At this point, ATHENa contains two design space exploration functions: Placement Search and Exhaustive Search.

Placement Search permits the exploration of result dependencies on the starting point of placement. This starting point is determined by the options of the FPGA implementation tools called: Cost Table in Xilinx tools, and Seed in Altera tools. Cost Table can take any integer value between 1 and 100, and Seed any value between 1 and  $2^{32}$ . Both parameters are by default set to 1. Exploring the full range of these parameters may be computationally prohibitive, especially in case of Altera, so a representative subset of the full range needs to be selected.

Exhaustive Search is a superset of Placement Search and extends the set of options to be explored by other options, such as: optimization target (area, speed, or balanced), optimization level, maximum fanout, multiple target clock frequencies, etc. All options are divided into two levels. Level 1 options are changed first, while keeping Level 2 options at their default values. Afterwards, two (or more) sets of Level 1 options are selected and kept constant while Level 2 options are explored.

6) Automated verification of a design through functional simulation, run in batch mode: Our tool has an additional capability of simulating designs in the batch mode in order to verify their correct functionality. The verification is based on a testbench utilizing test vectors stored in a file, and providing a binary answer whether the circuit operates correctly or not.

Sample testbenches and hardware interfaces will be provided for the most common cryptographic algorithms (including all NIST standards). One such testbench has already been published at the ATHENa web site. This testbench can be used for the verification of implementations of 14 round-two candidates for the new SHA-3 standard, as well as implementations of current standards SHA-1 and SHA-2.

Designers themselves will be responsible for designing testbenches for any new algorithms, based on generic template files and coding guidelines made available through the project web site. The advantage of simulation in batch mode is that it can be run without any supervision for a long time.

### V. CASE STUDIES

For our case studies, illustrating characteristic features and capabilities of ATHENa, we have selected two implementations of the current cryptographic hash function standard, SHA-256, and one implementation of an alternative algorithm, called Fugue-256, competing in the contest for the new hash function standard SHA-3 [7]. SHA-256 has been developed by NSA, and it was standardized by NIST in 2002 [10], Fugue was developed by IBM in 2008-2009, in response to the NIST call for SHA-3 candidates. Out of several hardware architectures of SHA-256, we have selected architectures referred to as basic loop and architecture with rescheduling. The former is the most straightforward sequential implementation of the algorithm, the latter is an optimized architecture, developed by Chaves et al. [11], optimized for the maximum throughput to area ratio.

Efficient implementations of all three designs have been developed by our group in VHDL. These implementations follow a generic interface suitable for the majority of modern cryptographic hash functions, including SHA-1, SHA-2, and SHA-3 candidates. The implementations were verified using a generic testbench, in which only an external test vector file is specific to a given hash function algorithm. The synthesizable source codes, the testbench, and the specification of the generic interface are all available at the ATHENa project web site [2].

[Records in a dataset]

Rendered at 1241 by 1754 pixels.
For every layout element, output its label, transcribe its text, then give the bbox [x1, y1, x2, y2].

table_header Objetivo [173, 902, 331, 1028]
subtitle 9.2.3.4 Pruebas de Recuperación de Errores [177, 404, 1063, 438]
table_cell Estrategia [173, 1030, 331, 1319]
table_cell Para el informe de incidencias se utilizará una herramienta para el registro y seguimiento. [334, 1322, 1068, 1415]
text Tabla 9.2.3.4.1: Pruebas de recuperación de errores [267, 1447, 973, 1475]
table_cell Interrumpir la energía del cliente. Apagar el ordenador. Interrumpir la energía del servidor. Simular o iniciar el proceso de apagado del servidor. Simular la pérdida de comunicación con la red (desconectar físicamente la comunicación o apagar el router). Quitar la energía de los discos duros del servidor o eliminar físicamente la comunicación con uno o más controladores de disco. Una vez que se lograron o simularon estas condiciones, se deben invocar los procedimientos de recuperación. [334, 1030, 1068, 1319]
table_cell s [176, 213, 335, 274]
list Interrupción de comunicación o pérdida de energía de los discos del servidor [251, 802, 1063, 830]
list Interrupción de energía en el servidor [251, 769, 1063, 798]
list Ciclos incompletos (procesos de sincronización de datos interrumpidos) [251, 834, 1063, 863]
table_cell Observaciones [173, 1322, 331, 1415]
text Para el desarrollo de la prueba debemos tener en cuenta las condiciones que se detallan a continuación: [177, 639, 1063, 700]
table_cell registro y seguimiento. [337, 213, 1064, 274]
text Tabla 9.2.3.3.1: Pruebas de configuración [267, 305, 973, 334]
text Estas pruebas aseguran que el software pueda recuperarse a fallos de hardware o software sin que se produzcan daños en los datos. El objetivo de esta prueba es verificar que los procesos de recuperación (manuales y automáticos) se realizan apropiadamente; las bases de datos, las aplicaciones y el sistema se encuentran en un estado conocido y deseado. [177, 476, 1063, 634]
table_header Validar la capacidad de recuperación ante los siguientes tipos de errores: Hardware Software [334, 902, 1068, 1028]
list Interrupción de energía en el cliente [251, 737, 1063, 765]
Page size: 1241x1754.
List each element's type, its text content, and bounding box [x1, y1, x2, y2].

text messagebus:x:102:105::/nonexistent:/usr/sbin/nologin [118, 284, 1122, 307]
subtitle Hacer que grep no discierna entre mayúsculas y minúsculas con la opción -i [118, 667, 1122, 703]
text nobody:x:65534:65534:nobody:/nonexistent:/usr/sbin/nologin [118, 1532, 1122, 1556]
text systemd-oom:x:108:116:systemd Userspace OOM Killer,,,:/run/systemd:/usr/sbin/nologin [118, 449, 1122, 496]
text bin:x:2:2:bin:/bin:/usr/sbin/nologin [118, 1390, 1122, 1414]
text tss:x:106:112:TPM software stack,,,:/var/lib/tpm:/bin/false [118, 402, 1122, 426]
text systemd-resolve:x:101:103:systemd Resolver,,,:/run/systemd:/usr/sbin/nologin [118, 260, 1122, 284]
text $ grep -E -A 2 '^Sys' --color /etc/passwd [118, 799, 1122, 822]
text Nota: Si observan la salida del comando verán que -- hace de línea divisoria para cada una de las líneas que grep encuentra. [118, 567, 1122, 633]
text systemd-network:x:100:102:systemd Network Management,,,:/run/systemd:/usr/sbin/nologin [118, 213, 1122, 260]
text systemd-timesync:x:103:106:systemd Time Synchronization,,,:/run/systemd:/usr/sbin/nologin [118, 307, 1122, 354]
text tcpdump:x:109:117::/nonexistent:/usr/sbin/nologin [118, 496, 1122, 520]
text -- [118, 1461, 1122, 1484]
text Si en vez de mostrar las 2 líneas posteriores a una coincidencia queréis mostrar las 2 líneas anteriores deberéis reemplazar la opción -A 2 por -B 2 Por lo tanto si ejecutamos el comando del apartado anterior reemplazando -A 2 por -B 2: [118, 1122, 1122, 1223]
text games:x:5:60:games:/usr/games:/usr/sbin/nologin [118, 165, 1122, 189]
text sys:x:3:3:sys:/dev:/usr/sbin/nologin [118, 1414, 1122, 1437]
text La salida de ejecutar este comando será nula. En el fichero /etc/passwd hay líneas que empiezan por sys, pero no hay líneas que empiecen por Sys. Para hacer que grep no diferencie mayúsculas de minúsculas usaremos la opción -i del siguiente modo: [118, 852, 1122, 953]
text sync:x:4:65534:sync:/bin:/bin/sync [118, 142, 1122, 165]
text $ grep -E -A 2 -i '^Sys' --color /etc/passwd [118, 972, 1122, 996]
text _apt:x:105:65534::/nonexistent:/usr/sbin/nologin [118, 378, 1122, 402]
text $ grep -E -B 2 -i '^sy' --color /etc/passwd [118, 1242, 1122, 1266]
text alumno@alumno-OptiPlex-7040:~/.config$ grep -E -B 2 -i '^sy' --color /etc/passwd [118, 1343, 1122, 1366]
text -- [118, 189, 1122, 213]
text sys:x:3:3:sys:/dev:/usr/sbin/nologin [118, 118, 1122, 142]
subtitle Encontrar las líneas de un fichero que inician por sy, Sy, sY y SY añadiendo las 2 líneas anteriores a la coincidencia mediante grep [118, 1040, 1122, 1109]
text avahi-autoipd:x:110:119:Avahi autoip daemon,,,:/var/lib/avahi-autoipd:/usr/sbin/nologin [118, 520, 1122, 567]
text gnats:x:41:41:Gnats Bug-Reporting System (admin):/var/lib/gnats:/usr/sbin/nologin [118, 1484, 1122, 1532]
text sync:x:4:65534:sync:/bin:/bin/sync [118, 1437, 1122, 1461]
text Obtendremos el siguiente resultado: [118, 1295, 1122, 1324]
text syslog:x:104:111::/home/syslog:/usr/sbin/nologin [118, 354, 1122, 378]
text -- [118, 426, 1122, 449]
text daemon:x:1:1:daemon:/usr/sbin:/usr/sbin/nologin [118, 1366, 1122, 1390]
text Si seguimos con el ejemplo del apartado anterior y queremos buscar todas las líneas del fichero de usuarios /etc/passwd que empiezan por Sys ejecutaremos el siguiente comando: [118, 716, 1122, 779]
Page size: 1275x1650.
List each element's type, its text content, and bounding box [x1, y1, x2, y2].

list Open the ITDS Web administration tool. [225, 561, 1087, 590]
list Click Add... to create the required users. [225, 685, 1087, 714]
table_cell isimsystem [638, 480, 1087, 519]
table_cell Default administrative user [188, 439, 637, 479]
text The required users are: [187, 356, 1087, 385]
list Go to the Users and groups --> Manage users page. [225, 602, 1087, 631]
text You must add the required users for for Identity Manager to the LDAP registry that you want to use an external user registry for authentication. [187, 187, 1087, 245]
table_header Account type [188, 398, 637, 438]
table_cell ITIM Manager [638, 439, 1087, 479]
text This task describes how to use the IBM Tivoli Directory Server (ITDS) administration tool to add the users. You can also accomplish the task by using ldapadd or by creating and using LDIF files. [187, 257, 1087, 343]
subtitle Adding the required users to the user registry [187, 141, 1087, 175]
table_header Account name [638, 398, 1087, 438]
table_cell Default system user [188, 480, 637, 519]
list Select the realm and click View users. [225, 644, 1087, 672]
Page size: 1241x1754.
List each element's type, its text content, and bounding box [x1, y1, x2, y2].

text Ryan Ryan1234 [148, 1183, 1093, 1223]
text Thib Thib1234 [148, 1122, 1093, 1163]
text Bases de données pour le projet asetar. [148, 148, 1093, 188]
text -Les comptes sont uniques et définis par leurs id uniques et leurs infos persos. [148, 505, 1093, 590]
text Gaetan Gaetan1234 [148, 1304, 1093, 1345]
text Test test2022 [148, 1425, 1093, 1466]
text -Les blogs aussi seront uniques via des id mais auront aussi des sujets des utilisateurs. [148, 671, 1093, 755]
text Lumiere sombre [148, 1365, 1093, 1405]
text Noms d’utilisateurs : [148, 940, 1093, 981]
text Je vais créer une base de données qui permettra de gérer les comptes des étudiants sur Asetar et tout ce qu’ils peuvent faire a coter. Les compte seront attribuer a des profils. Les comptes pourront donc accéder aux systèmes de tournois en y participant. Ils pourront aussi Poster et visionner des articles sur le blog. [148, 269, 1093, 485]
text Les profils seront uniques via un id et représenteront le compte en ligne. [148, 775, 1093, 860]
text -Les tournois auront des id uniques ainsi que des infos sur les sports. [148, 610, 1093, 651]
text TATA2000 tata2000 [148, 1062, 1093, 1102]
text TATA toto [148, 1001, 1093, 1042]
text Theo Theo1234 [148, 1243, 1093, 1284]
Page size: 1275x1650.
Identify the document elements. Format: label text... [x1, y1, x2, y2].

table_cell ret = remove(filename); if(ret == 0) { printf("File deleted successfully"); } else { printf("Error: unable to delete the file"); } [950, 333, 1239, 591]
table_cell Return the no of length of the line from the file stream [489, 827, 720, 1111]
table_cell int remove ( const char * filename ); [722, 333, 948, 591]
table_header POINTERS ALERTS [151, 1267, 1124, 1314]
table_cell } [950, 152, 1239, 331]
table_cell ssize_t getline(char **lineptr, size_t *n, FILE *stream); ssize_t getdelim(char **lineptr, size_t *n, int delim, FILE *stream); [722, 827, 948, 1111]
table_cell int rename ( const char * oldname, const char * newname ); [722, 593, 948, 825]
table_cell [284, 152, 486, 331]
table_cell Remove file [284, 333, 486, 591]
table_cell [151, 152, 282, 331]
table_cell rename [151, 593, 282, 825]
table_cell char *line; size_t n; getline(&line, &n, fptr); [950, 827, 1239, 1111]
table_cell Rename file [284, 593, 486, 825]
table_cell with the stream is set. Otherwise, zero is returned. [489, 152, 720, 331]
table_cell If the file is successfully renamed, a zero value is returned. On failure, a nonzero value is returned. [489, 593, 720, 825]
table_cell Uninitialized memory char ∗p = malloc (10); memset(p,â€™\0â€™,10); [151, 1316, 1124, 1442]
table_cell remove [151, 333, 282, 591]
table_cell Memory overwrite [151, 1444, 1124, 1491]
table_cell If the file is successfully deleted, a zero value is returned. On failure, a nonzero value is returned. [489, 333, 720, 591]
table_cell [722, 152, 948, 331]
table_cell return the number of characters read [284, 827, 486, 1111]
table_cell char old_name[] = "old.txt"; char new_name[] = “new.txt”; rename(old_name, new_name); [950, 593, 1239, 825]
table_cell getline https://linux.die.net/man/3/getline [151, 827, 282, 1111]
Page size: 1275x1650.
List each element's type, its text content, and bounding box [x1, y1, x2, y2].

*Task directions:*
Copy out everything from "Sample testbenches and" down to "SHA-1 and SHA-2." in the ATHENa text above.

*Final answer:*
Sample testbenches and hardware interfaces will be provided for the most common cryptographic algorithms (including all NIST standards). One such testbench has already been published at the ATHENa web site. This testbench can be used for the verification of implementations of 14 round-two candidates for the new SHA-3 standard, as well as implementations of current standards SHA-1 and SHA-2.